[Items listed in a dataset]
=== Begin Enclosure ===

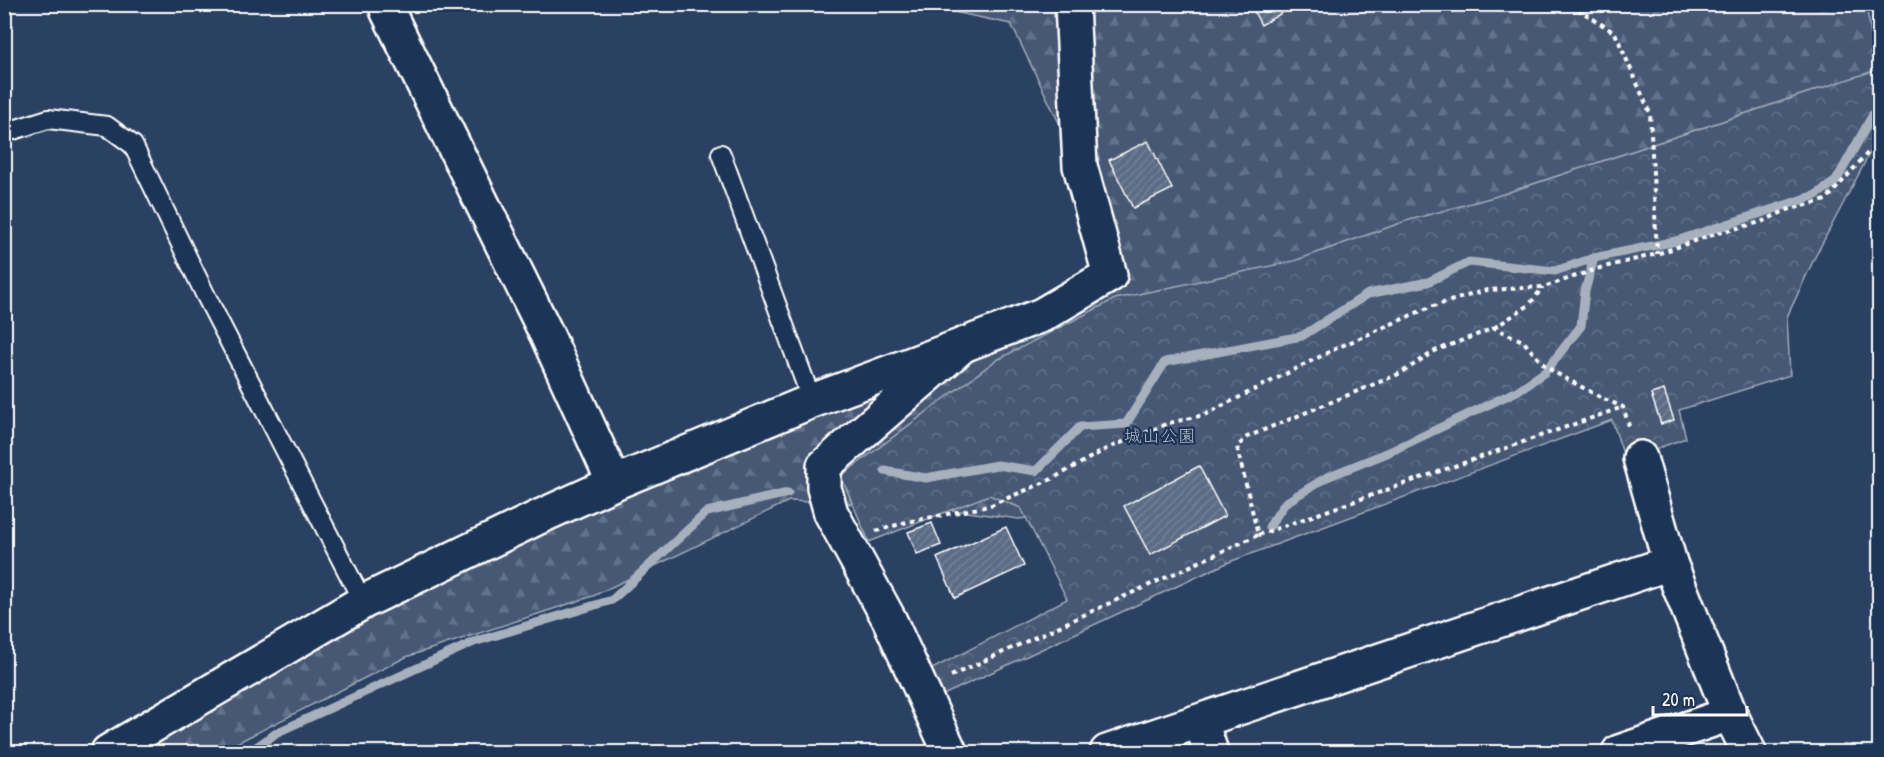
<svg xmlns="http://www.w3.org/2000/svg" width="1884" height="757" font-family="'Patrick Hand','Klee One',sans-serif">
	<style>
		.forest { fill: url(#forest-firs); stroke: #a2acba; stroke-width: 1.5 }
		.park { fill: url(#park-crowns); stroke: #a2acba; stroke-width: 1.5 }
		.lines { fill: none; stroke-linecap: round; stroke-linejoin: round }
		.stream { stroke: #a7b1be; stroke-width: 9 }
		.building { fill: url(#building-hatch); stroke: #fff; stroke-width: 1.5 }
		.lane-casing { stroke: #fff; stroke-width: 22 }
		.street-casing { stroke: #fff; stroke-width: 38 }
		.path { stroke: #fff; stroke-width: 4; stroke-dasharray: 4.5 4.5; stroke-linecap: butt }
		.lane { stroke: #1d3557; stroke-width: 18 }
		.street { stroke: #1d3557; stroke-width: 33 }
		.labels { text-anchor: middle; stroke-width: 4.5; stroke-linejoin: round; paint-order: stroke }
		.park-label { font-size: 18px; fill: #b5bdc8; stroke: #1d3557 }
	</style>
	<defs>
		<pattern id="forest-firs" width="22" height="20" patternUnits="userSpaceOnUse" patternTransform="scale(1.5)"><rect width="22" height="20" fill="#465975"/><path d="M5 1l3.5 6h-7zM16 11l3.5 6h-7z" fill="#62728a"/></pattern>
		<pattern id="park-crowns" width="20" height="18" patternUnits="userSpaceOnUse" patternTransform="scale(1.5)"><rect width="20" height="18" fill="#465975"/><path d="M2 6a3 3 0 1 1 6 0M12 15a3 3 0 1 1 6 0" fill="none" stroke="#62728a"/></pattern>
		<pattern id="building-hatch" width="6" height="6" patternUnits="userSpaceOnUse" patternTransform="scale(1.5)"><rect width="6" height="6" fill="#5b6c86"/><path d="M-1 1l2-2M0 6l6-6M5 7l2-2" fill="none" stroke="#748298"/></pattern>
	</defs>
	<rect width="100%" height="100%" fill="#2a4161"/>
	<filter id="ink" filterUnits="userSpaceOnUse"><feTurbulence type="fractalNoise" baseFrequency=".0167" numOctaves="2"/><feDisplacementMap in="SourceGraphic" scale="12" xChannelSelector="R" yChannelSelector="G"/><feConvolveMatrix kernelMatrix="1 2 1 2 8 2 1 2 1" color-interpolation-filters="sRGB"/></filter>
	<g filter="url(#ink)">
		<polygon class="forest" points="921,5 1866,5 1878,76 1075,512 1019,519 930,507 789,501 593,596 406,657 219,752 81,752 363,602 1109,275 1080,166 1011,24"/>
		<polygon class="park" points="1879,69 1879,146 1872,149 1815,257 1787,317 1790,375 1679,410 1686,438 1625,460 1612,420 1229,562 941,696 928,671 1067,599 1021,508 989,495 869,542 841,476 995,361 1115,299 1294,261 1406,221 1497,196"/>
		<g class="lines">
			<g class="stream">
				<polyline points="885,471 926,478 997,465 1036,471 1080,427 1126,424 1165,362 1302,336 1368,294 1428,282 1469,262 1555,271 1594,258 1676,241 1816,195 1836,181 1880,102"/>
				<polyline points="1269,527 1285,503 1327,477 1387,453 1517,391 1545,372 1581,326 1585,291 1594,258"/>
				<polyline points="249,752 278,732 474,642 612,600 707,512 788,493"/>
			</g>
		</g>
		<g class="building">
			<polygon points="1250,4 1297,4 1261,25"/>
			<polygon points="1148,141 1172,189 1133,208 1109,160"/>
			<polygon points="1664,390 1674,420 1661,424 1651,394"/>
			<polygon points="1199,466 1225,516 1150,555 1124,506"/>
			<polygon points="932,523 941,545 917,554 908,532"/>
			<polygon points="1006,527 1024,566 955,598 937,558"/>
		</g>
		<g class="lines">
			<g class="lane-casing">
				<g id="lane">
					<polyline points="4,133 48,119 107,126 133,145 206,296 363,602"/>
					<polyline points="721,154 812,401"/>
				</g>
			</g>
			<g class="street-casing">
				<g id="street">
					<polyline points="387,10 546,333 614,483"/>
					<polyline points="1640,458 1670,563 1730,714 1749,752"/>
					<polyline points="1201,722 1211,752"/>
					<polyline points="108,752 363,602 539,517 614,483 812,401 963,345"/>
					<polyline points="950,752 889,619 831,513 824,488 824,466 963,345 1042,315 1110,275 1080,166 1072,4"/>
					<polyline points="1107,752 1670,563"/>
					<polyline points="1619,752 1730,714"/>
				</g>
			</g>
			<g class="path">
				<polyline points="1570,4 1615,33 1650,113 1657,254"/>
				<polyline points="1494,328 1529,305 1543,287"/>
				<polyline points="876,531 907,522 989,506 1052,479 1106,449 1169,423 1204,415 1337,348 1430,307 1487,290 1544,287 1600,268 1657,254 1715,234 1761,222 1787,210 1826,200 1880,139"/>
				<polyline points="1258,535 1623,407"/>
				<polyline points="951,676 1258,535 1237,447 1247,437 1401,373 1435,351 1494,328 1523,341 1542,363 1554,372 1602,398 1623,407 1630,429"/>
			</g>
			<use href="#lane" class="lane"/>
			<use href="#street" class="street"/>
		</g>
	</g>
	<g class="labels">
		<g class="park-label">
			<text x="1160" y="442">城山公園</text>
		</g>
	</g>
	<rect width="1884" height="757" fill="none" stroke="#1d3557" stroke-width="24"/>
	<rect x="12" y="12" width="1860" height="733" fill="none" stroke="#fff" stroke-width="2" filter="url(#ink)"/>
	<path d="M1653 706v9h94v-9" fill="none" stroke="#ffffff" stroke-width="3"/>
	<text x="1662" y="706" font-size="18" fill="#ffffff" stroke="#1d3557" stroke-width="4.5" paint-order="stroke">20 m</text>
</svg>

=== End Enclosure ===

Problem to work on: The answer must be a single number: how many lines in the data above contain the string "labels".

Reply: 2